# Work instructions
Nothing but an exact repeat of the data, with pictures removed, belongs in the answer.

Items from a dataset:
+ + + + +

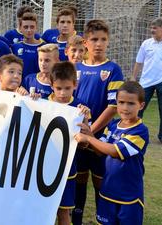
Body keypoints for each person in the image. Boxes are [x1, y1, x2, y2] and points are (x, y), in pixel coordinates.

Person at [72, 19, 124, 225]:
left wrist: (90, 133)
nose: (99, 44)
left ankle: (104, 220)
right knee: (79, 179)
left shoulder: (113, 69)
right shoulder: (76, 68)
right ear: (85, 42)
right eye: (94, 39)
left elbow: (112, 107)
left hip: (99, 137)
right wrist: (81, 135)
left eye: (103, 39)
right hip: (77, 137)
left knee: (100, 180)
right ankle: (76, 219)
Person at [75, 81, 148, 225]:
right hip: (107, 190)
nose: (125, 108)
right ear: (116, 103)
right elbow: (100, 150)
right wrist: (86, 133)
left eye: (131, 103)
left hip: (129, 195)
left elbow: (115, 151)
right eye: (121, 102)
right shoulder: (113, 125)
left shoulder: (140, 130)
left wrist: (89, 138)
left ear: (141, 105)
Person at [48, 62, 90, 225]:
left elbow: (84, 145)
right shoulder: (43, 104)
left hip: (67, 169)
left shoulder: (80, 109)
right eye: (58, 88)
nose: (63, 93)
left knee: (63, 213)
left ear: (75, 85)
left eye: (67, 88)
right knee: (44, 210)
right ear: (52, 85)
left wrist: (85, 122)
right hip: (44, 169)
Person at [131, 17, 162, 144]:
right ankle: (133, 131)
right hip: (146, 82)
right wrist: (134, 77)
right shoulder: (146, 43)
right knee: (138, 108)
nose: (152, 30)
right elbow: (139, 62)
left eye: (155, 28)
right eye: (151, 27)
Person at [11, 12, 45, 79]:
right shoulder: (15, 47)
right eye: (26, 27)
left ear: (36, 28)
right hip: (19, 87)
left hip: (36, 86)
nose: (29, 30)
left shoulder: (44, 47)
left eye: (32, 27)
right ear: (20, 28)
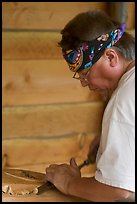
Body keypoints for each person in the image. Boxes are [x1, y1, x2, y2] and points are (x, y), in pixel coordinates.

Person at [45, 10, 135, 202]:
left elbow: (116, 190)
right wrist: (111, 137)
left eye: (85, 73)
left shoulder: (123, 100)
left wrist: (69, 183)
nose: (83, 83)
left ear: (111, 57)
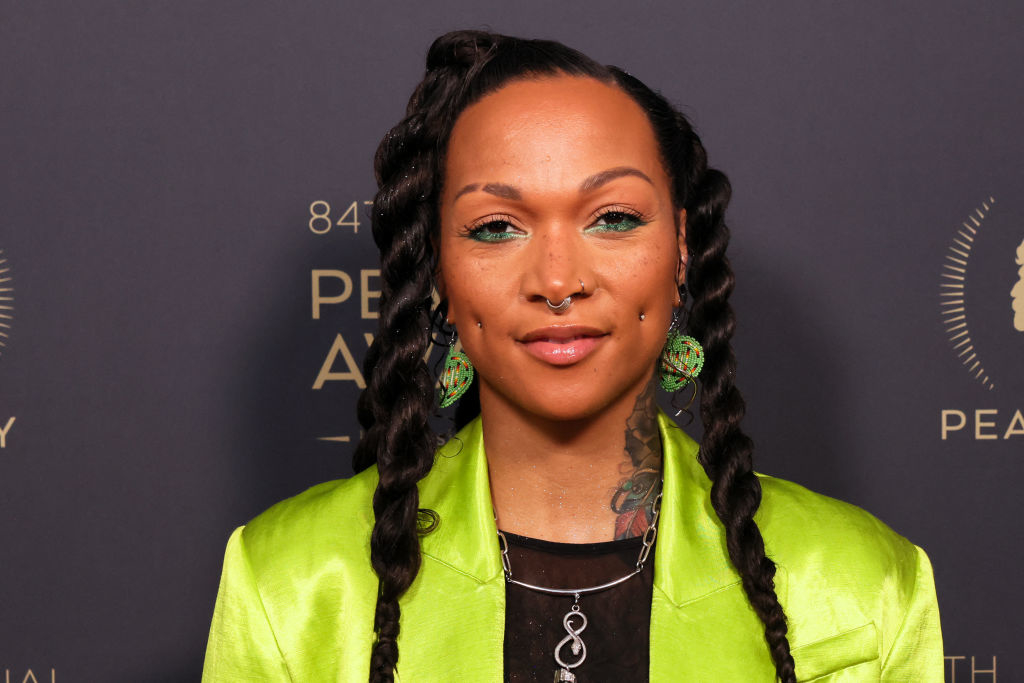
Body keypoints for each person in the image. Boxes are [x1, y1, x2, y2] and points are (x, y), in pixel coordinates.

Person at [202, 30, 943, 682]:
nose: (559, 281)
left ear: (682, 247)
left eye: (613, 218)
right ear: (437, 272)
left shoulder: (862, 588)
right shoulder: (292, 584)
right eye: (496, 226)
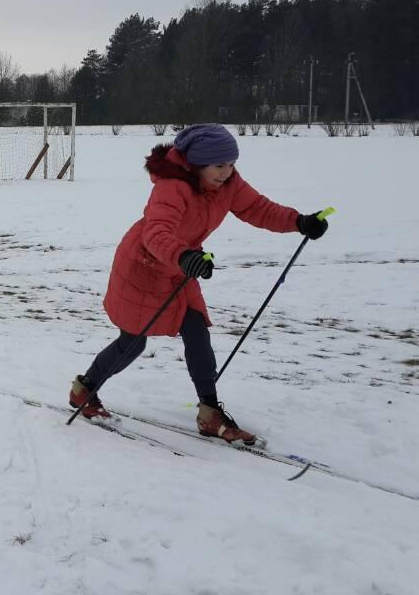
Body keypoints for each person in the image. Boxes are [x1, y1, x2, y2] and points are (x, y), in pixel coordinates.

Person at [68, 124, 330, 444]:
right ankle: (84, 389)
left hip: (180, 265)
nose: (227, 172)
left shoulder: (228, 183)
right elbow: (156, 232)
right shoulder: (172, 187)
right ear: (198, 164)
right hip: (145, 265)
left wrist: (298, 221)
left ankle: (209, 413)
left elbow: (256, 208)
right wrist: (184, 256)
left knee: (196, 330)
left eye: (231, 164)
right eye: (219, 166)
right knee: (133, 342)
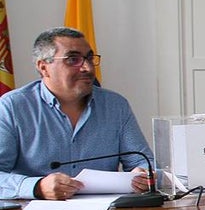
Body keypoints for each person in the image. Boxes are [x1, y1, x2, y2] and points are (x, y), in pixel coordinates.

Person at [0, 27, 153, 200]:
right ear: (44, 67)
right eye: (73, 59)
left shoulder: (115, 105)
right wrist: (37, 187)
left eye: (89, 58)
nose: (87, 67)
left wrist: (146, 174)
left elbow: (142, 161)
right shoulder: (13, 106)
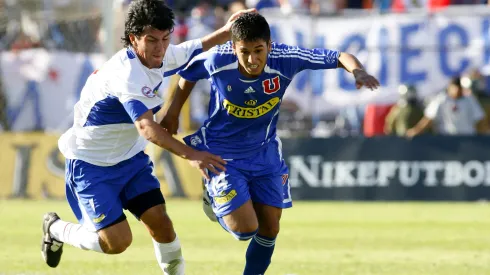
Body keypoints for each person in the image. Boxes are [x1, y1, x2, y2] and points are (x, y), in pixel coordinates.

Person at [41, 1, 255, 274]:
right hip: (92, 165)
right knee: (117, 242)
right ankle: (56, 229)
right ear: (133, 39)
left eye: (165, 39)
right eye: (152, 40)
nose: (160, 48)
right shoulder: (125, 72)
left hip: (130, 160)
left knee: (161, 223)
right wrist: (193, 156)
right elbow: (147, 128)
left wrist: (227, 30)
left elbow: (193, 48)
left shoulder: (159, 55)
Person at [161, 13, 379, 275]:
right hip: (221, 154)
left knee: (271, 227)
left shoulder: (285, 58)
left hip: (264, 152)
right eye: (244, 52)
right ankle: (212, 198)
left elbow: (338, 56)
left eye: (258, 51)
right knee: (245, 230)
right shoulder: (217, 58)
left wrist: (358, 71)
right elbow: (187, 74)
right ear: (233, 47)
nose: (252, 60)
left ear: (270, 45)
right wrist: (173, 113)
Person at [406, 76, 486, 137]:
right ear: (450, 87)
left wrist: (483, 135)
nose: (458, 90)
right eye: (456, 87)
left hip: (467, 138)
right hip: (446, 139)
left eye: (460, 88)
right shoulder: (441, 99)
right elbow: (429, 118)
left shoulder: (469, 100)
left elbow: (480, 119)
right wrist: (417, 130)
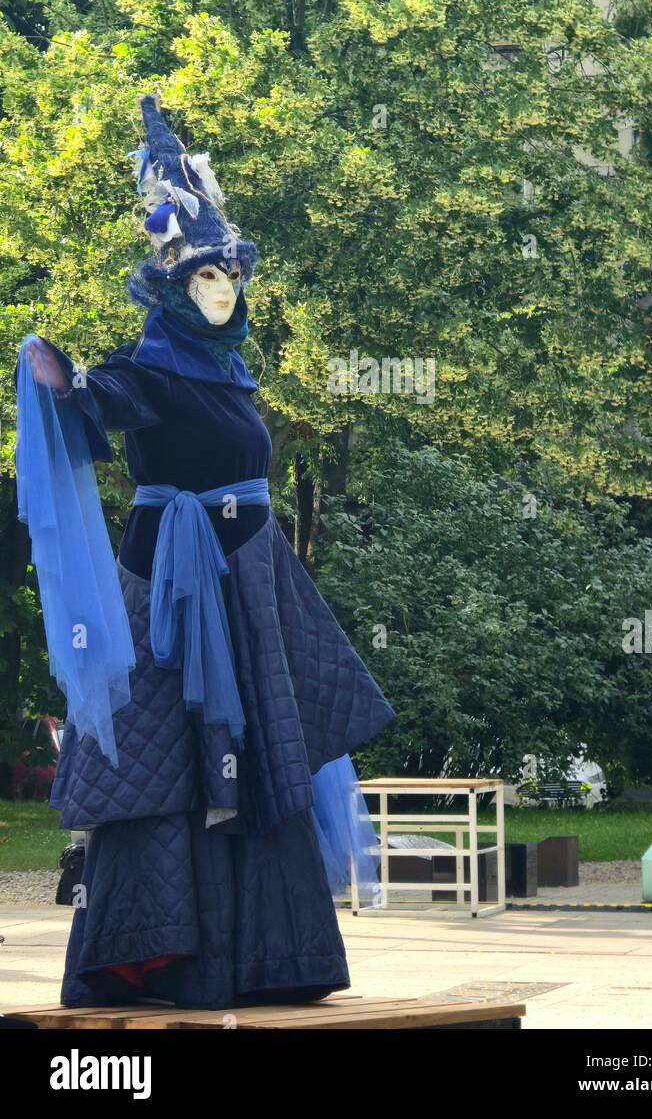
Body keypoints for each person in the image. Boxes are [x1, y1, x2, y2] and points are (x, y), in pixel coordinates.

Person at [16, 96, 394, 1010]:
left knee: (265, 750)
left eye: (230, 278)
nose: (221, 292)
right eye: (205, 280)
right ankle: (161, 954)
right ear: (174, 290)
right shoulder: (147, 370)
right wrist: (58, 379)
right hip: (174, 585)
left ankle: (275, 959)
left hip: (251, 575)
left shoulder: (233, 376)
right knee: (166, 756)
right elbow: (99, 398)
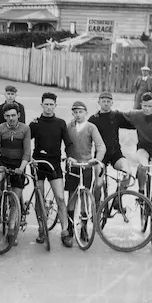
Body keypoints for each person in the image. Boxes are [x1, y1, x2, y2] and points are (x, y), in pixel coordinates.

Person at [29, 93, 74, 248]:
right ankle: (42, 229)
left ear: (55, 105)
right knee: (39, 198)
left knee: (60, 198)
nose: (48, 107)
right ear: (41, 105)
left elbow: (68, 144)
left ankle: (65, 232)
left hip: (54, 164)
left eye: (51, 104)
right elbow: (26, 142)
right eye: (46, 104)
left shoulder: (61, 123)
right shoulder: (35, 123)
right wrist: (29, 158)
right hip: (38, 164)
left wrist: (69, 157)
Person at [0, 103, 33, 244]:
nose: (11, 118)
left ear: (19, 115)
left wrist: (21, 167)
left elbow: (27, 152)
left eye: (13, 115)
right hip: (3, 164)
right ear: (4, 117)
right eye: (8, 116)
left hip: (18, 166)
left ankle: (11, 228)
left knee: (15, 199)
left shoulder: (25, 129)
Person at [64, 101, 105, 241]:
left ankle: (83, 228)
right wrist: (69, 157)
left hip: (86, 165)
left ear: (86, 113)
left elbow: (101, 146)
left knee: (84, 197)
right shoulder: (68, 127)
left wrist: (96, 159)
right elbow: (63, 143)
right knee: (72, 196)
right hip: (72, 165)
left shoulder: (91, 127)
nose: (78, 115)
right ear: (72, 113)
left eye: (81, 112)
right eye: (75, 112)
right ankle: (70, 228)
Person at [89, 92, 134, 203]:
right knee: (98, 184)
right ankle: (96, 206)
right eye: (103, 101)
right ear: (99, 102)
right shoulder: (94, 119)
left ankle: (117, 200)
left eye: (108, 101)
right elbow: (86, 135)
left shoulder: (116, 116)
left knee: (128, 173)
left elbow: (133, 124)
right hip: (100, 155)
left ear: (112, 103)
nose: (106, 103)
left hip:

+ + + + +

# Exercise answer
Body keypoints for each person in the image. Boxes are [x1, y1, x2, y2] and points are (x, y), in pixel coordinates.

Person at [72, 19, 124, 225]:
left wrist: (90, 133)
nose: (99, 44)
left ankle: (104, 220)
right knee: (79, 179)
left shoulder: (113, 69)
right shoulder: (76, 68)
right ear: (85, 42)
right eye: (94, 39)
left elbow: (112, 107)
left hip: (99, 137)
right wrist: (81, 135)
left eye: (103, 39)
right hip: (77, 137)
left knee: (100, 180)
right ankle: (76, 219)
Person at [75, 81, 148, 225]:
right hip: (107, 190)
nose: (125, 108)
right ear: (116, 103)
right elbow: (100, 150)
right wrist: (86, 133)
left eye: (131, 103)
left hip: (129, 195)
left elbow: (115, 151)
right eye: (121, 102)
right shoulder: (113, 125)
left shoulder: (140, 130)
left wrist: (89, 138)
left ear: (141, 105)
Person at [48, 62, 90, 225]:
left elbow: (84, 145)
right shoulder: (43, 104)
left hip: (67, 169)
left shoulder: (80, 109)
right eye: (58, 88)
nose: (63, 93)
left knee: (63, 213)
left ear: (75, 85)
left eye: (67, 88)
right knee: (44, 210)
right ear: (52, 85)
left wrist: (85, 122)
right hip: (44, 169)
Person at [131, 17, 162, 144]:
right ankle: (133, 131)
right hip: (146, 82)
right wrist: (134, 77)
right shoulder: (146, 43)
right knee: (138, 108)
nose: (152, 30)
right elbow: (139, 62)
left eye: (155, 28)
right eye: (151, 27)
Person at [11, 12, 45, 79]:
right shoulder: (15, 47)
right eye: (26, 27)
left ear: (36, 28)
right hip: (19, 87)
left hip: (36, 86)
nose: (29, 30)
left shoulder: (44, 47)
left eye: (32, 27)
right ear: (20, 28)
Body keypoints for each person in the image. Boxes are [x1, y1, x2, y2] and points are (x, y), in pixel coordinates.

Person at [45, 10, 135, 202]:
left elbow: (116, 190)
right wrist: (111, 137)
left eye: (85, 73)
left shoulder: (123, 100)
left wrist: (69, 183)
nose: (83, 83)
left ear: (111, 57)
Body keypoints for each person in the image. Boxes are [x1, y1, x2, y2] and points are (x, y), in pixel coordinates.

Person at [202, 30, 943, 682]:
nose: (559, 281)
left ear: (682, 247)
left eye: (613, 218)
right ear: (437, 272)
left shoulder: (862, 588)
right shoulder: (292, 584)
right eye: (496, 226)
Body keypoints for each person in the image. Boxes are [x1, y1, x2, y2] and points are (x, y), in pixel coordinates.

Person at [68, 124, 330, 444]:
right ankle: (84, 389)
left hip: (180, 265)
nose: (227, 172)
left shoulder: (228, 183)
right elbow: (156, 232)
right shoulder: (172, 187)
right ear: (198, 164)
right hip: (145, 265)
left wrist: (298, 221)
left ankle: (209, 413)
left elbow: (256, 208)
right wrist: (184, 256)
left knee: (196, 330)
left eye: (231, 164)
right eye: (219, 166)
right knee: (133, 342)
Body keypoints for each person in the image. Boxes are [x1, y1, x2, y2] and points are (x, y), in pixel coordinates.

Person at [0, 27, 153, 200]:
right ear: (44, 67)
right eye: (73, 59)
left shoulder: (115, 105)
right wrist: (37, 187)
left eye: (89, 58)
nose: (87, 67)
left wrist: (146, 174)
left elbow: (142, 161)
right shoulder: (13, 106)
Body keypoints for each person in the image. Boxes are [x1, y1, x2, y2] and points are (x, y), in pixel coordinates.

Person at [41, 1, 255, 274]:
right hip: (92, 165)
right knee: (117, 242)
right ankle: (56, 229)
right ear: (133, 39)
left eye: (165, 39)
right eye: (152, 40)
nose: (160, 48)
right shoulder: (125, 72)
left hip: (130, 160)
left knee: (161, 223)
right wrist: (193, 156)
right elbow: (147, 128)
left wrist: (227, 30)
left elbow: (193, 48)
left shoulder: (159, 55)
Person at [161, 13, 379, 275]:
right hip: (221, 154)
left knee: (271, 227)
left shoulder: (285, 58)
left hip: (264, 152)
right eye: (244, 52)
right ankle: (212, 198)
left elbow: (338, 56)
left eye: (258, 51)
right knee: (245, 230)
right shoulder: (217, 58)
left wrist: (358, 71)
right elbow: (187, 74)
right ear: (233, 47)
nose: (252, 60)
left ear: (270, 45)
right wrist: (173, 113)
Person at [406, 76, 486, 137]:
right ear: (450, 87)
left wrist: (483, 135)
nose: (458, 90)
right eye: (456, 87)
left hip: (467, 138)
right hip: (446, 139)
left eye: (460, 88)
right shoulder: (441, 99)
right elbow: (429, 118)
left shoulder: (469, 100)
left elbow: (480, 119)
right wrist: (417, 130)
Body keypoints for each person in the image. Boxes are [x1, y1, x2, y2] and points are (x, y), in pixel coordinates.

Person at [16, 96, 394, 1010]:
left knee: (265, 750)
left eye: (230, 278)
nose: (221, 292)
right eye: (205, 280)
right ankle: (161, 954)
right ear: (174, 290)
right shoulder: (147, 370)
right wrist: (58, 379)
right hip: (174, 585)
left ankle: (275, 959)
left hip: (251, 575)
left shoulder: (233, 376)
right knee: (166, 756)
right elbow: (99, 398)
Body keypoints for each person in the image. Boxes are [x1, y1, x2, y2] and points are (x, y), in pixel coordinates.

Person at [29, 93, 74, 248]:
right ankle: (42, 229)
left ear: (55, 105)
right knee: (39, 198)
left knee: (60, 198)
nose: (48, 107)
right ear: (41, 105)
left elbow: (68, 144)
left ankle: (65, 232)
left hip: (54, 164)
left eye: (51, 104)
right elbow: (26, 142)
right eye: (46, 104)
left shoulder: (61, 123)
right shoulder: (35, 123)
right wrist: (29, 158)
right hip: (38, 164)
left wrist: (69, 157)
Person at [0, 103, 33, 244]:
nose: (11, 118)
left ear: (19, 115)
left wrist: (21, 167)
left elbow: (27, 152)
left eye: (13, 115)
right hip: (3, 164)
right ear: (4, 117)
right eye: (8, 116)
left hip: (18, 166)
left ankle: (11, 228)
left knee: (15, 199)
left shoulder: (25, 129)
Person at [64, 101, 105, 241]:
left ankle: (83, 228)
right wrist: (69, 157)
left hip: (86, 165)
left ear: (86, 113)
left elbow: (101, 146)
left knee: (84, 197)
right shoulder: (68, 127)
left wrist: (96, 159)
right elbow: (63, 143)
right knee: (72, 196)
right hip: (72, 165)
left shoulder: (91, 127)
nose: (78, 115)
right ear: (72, 113)
left eye: (81, 112)
right eye: (75, 112)
right ankle: (70, 228)
Person at [89, 92, 134, 203]:
right knee: (98, 184)
right ankle: (96, 206)
right eye: (103, 101)
right ear: (99, 102)
right shoulder: (94, 119)
left ankle: (117, 200)
left eye: (108, 101)
right elbow: (86, 135)
left shoulder: (116, 116)
left knee: (128, 173)
left elbow: (133, 124)
right hip: (100, 155)
left ear: (112, 103)
nose: (106, 103)
left hip:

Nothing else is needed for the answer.